"The rich should pay their fair share" is an ubiquitous meme these days from those who want to take more money from successful folks. I know it has been, but I don't recall those who advocate poorly-done income redistribution being quite so proud of it before. And of course none of them can answer the question "What's fair?" with anything more concrete than More!
I suppose I shouldn't be surprised by that, given how people love to throw around diagnoses like Mardi Gras beads ("Most CEOs are psychopaths! Dude wrote a book that said so!").
Nevertheless, it is a question worth considering. What it is not, however, is a question which can be properly considered in isolation. Of course, those on the Left want us to, because that is the essence of class warfare.

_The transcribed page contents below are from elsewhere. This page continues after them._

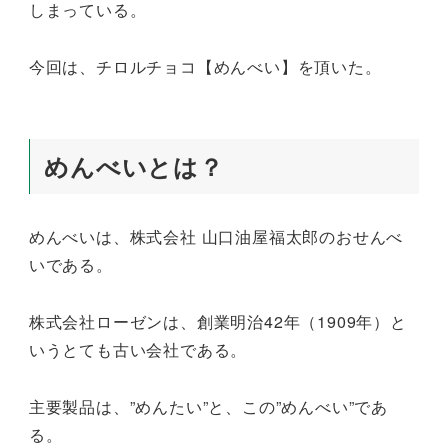
しまっている。
今回は、チロルチョコ【めんべい】を頂いた。
めんべいとは？
めんべいは、株式会社 山口油屋福太郎のおせんべ
いである。
株式会社ローゼンは、創業明治42年（1909年）と
いうとても古い会社である。
主要製品は、”めんたい”と、この”めんべい”であ
る。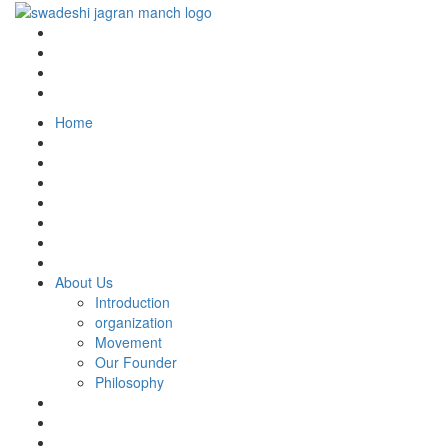
Home
About Us
Introduction
organization
Movement
Our Founder
Philosophy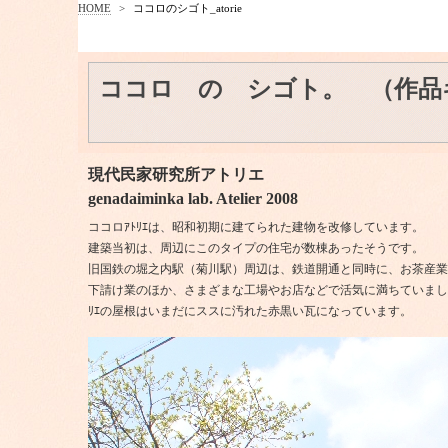
HOME
>
ココロのシゴト_atorie
ココロ の シゴト。 （作品
現代民家研究所アトリエ
genadaiminka lab. Atelier 2008
ココロｱﾄﾘｴは、昭和初期に建てられた建物を改修しています。
建築当初は、周辺にこのタイプの住宅が数棟あったそうです。
旧国鉄の堀之内駅（菊川駅）周辺は、鉄道開通と同時に、お茶産業
下請け業のほか、さまざまな工場やお店などで活気に満ちていまし
ﾘｴの屋根はいまだにススに汚れた赤黒い瓦になっています。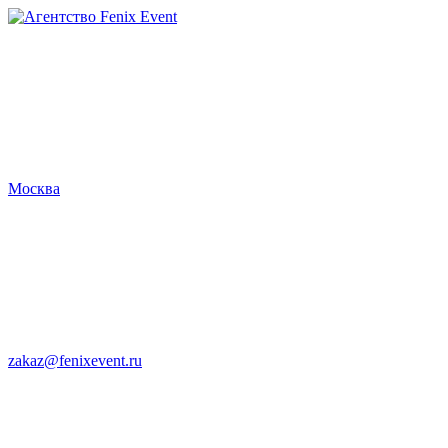
Агентство
Fenix
Event
Москва
zakaz@fenixevent.ru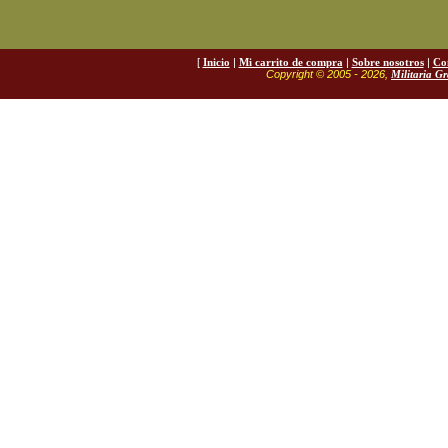
[
Inicio
|
Mi carrito de compra
|
Sobre nosotros
|
Co
Copyright © 2005 - 2026,
Militaria G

Let's soak those guys, just to be fair.
But what is fair? Isn't it something that should involve consideration of everyone? My kids certainly seem to think so, as does anyone who has ever come up on the short side of an arrangement.
Let's take the only concrete answer I have ever seen (and I really respect the people who do answer this, even if I don't necessarily agree): return the top tax bracket to its Clinton-era level of 39.6%. Okay, fine. Let's do that.
But how about returning the tax rate of the lowest bracket to 15%? Allowing the Bush tax cuts to expire would have done that, granted, but in the past several months I have only ever heard people advocate the return for the top tax bracket. Because the rich aren't paying their fair share.
Can I ask: What's a fair share for the poorest Americans?
I'm serious. I understand the logic of a graduated income tax. But if it is fair to ask so much more of the super-rich because they are super rich, why isn't it fair to ask at least some of the poor?
The poor use more social services than do the rich. It's the way the system is made, of course, and I am not disputing that. Hell, I've benefited from it. And perhaps it is because I have that I feel compelled to ask this question. Why should any group of people be encouraged to take without giving? As I've covered in this blog before, parents know that expecting kids to contribute to the household (and I do not mean monetarily, in this case; it's an imperfect comparison) helps build self esteem.
So, again, why can't we expect the poor to contribute something? Food stamps & welfare both carry work requirements in many (if not all) cases, so clearly this isn't an alien concept. And yet, any proposed tax code change is pilloried as regressive--I've been hearing it for years about the Fair Tax, and now I'm hearing it about Herman Cain's 999 program.
But if higher taxes are good for some people, they must be good for all people. At least if you are laying any claim to fairness. Treating people differently without good reason is fundamentally unfair.